Polymorphisms of the angiotensin-converting enzyme (ACE) (insertion/deletion (I/D) in intron 16) and of the plasminogen activator inhibitor-1 (PAI-1) (promoter 4G/5G) genes have been linked with coronary heart disease (CHD) and/or myocardial infarction (MI). We studied the association of polymorphisms in these genes with CHD with linkage and association analyses in 118 families with premature and severe CHD and in 110 healthy controls. In linkage analysis there was no evidence for a linkage of the ACE or PAI-1 loci with CHD. However, in quantitative linkage analysis the ACE locus was linked with fasting glucose (P=0. 047) and fasting free fatty acid levels (P=0.029). In association analysis the ACE genotype frequencies of probands with CHD did not differ from those of healthy controls. Normoglycemic probands with MI and with the ACE polymorphism DD genotype had characteristics of the insulin resistance syndrome. They had higher levels of 1-h glucose (P=0.008) and 2-h free fatty acids (P=0.011) in an oral glucose tolerance test and higher levels of total (P=0.005) and very-low-density lipoprotein triglycerides (P=0.006) than probands with the ID or the II genotypes. The PAI-1 gene polymorphism was not associated with any of the variables of glucose or lipid metabolism. In conclusion, the ACE and PAI-1 gene polymorphisms are not linked with early-onset CHD. However, the ACE gene polymorphism is associated with features of the insulin resistance syndrome.

The hormone sensitive lipase gene in familial combined hyperlipidemia and insulin resistance.

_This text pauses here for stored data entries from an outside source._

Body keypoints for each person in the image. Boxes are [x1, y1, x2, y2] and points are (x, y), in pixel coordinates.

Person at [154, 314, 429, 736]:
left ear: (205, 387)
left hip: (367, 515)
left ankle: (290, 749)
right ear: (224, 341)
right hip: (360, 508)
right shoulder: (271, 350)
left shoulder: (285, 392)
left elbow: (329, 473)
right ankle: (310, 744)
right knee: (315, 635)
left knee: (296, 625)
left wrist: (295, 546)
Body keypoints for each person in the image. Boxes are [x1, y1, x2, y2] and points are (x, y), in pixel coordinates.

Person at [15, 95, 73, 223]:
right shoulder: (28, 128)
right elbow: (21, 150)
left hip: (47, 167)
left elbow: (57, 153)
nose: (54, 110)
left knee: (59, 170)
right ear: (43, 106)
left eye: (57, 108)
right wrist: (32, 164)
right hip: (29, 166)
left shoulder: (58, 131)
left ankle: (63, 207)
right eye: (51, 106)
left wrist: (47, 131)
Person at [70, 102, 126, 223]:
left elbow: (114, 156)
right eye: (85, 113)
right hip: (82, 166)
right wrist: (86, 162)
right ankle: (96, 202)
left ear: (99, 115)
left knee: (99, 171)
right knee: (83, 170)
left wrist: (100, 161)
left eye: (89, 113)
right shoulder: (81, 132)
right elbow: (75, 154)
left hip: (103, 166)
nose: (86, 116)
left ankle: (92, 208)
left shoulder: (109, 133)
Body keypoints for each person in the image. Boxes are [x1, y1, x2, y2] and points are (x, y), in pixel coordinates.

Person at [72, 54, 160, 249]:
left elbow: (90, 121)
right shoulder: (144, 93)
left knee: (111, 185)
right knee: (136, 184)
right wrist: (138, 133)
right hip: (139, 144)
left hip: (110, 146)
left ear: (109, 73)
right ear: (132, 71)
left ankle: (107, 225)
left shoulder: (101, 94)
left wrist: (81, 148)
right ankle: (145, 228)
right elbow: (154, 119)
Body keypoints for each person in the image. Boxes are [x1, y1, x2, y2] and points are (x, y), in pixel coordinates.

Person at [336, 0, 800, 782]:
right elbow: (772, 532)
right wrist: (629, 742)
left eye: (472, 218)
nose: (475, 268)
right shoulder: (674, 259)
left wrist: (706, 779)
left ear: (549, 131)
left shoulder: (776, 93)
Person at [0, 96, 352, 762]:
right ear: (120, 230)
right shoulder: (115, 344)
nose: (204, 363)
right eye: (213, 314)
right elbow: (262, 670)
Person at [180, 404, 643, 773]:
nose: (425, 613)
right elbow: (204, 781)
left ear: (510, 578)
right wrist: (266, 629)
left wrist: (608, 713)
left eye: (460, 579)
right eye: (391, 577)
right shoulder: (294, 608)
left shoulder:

BACKGROUND: Insulin resistance in the most common familial dyslipidemia, familial combined hyperlipidemia (FCHL), could be due to variations in the hormone sensitive lipase (HSL) gene. MATERIALS AND METHODS: The coding region of the HSL gene was screened with the single strand conformation polymorphism analysis in probands of 27 FCHL families with 228 members. In addition, the C-60G promoter substitution of the HSL gene was determined by the restriction fragment length polymorphism analysis in these subjects. RESULTS: No variants in the coding region of the HSL gene were found and the allele frequencies of the C-60G promoter substitution and the silent variant (G3138A) in the 3' untranslated region did not differ between 110 control subjects and 27 probands with FCHL. However, in control women the C-60G substitution was associated with high body mass index [30.6 +/- 0.9 kg m(-2) (mean +/- SD) in subjects with the C/G genotype and 24.8 +/- 4.6 in subjects with the C/C genotype, P = 0.012], and in control men with high rates of insulin-stimulated whole body glucose uptake (70.1 +/- 14.7 vs. 56.7 +/- 14.2 micromol kg(-1) min(-1), P = 0.014). In 228 FCHL family members this substitution was associated with high low-density lipoprotein cholesterol levels in men (4.51 +/- 1.12 vs. 5.17 +/- 1.28 mmol L(-1), P = 0.049), but not in women. CONCLUSIONS: The HSL gene is not a major gene for FCHL. However, the - 60G allele of this gene may affect body weight, insulin sensitivity and serum cholesterol levels.